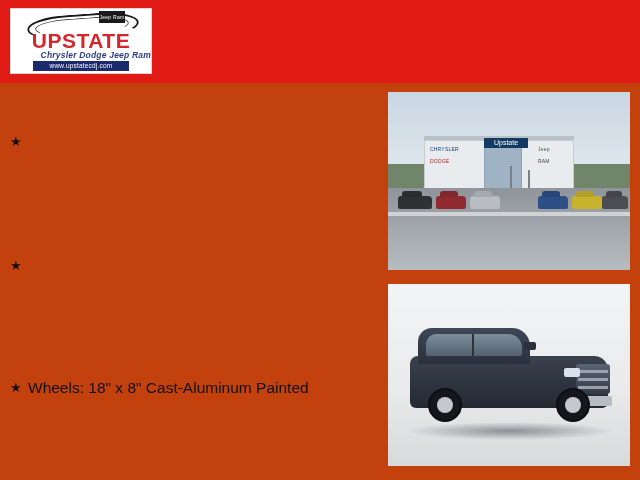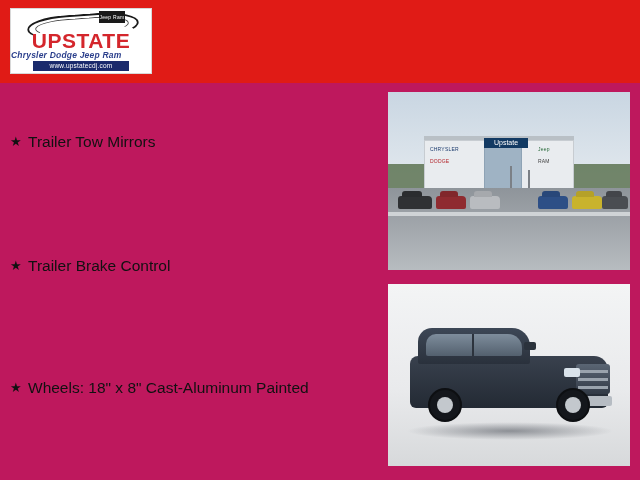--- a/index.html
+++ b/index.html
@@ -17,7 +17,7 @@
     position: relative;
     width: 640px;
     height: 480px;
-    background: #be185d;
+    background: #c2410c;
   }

^^^^^^^^^^^^^^^^

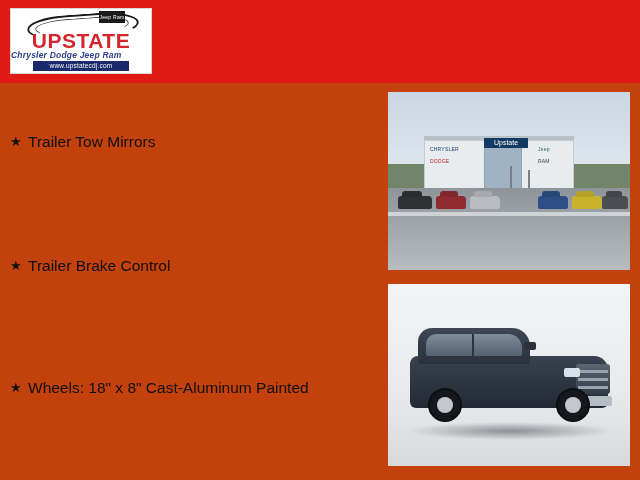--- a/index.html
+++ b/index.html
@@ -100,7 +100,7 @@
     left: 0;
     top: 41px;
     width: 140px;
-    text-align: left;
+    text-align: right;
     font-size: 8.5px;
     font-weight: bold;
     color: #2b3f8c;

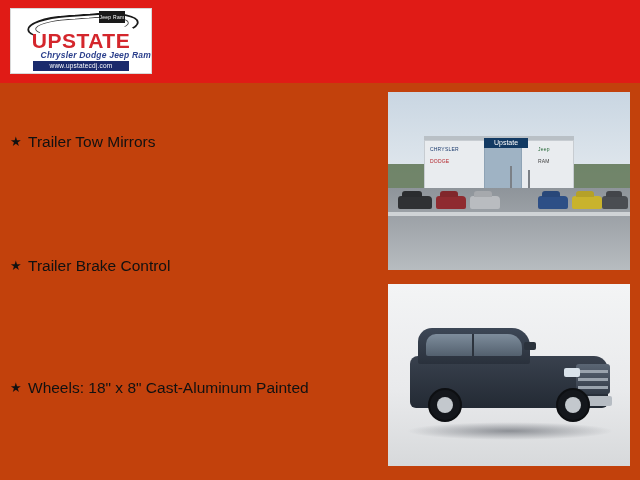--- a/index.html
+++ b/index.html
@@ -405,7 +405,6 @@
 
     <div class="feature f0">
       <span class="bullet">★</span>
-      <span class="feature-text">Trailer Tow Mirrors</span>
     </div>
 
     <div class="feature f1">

^^^^^^^^^^^^^^^^

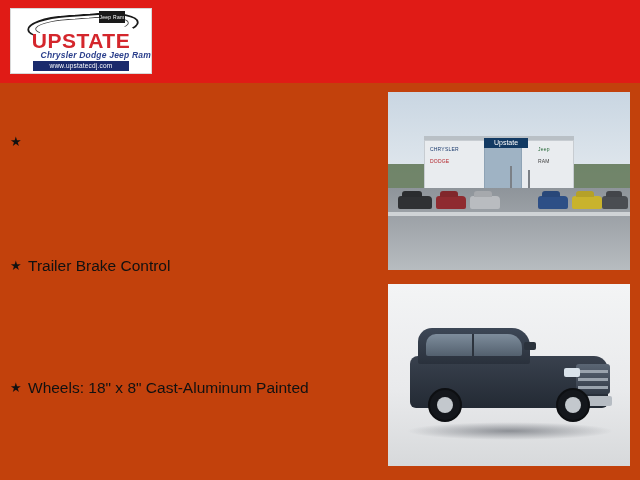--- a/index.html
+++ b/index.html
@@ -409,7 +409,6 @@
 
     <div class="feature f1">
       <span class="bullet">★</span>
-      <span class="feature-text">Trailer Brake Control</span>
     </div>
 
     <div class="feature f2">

^^^^^^^^^^^^^^^^

[Written task]
Your reply should hold all the lines from the listing above in which "class" appears.

[Written solution]
     <div class="feature f0">
       <span class="bullet">★</span>
-      <span class="feature-text">Trailer Tow Mirrors</span>
     <div class="feature f1">
     <div class="feature f1">
       <span class="bullet">★</span>
-      <span class="feature-text">Trailer Brake Control</span>
     <div class="feature f2">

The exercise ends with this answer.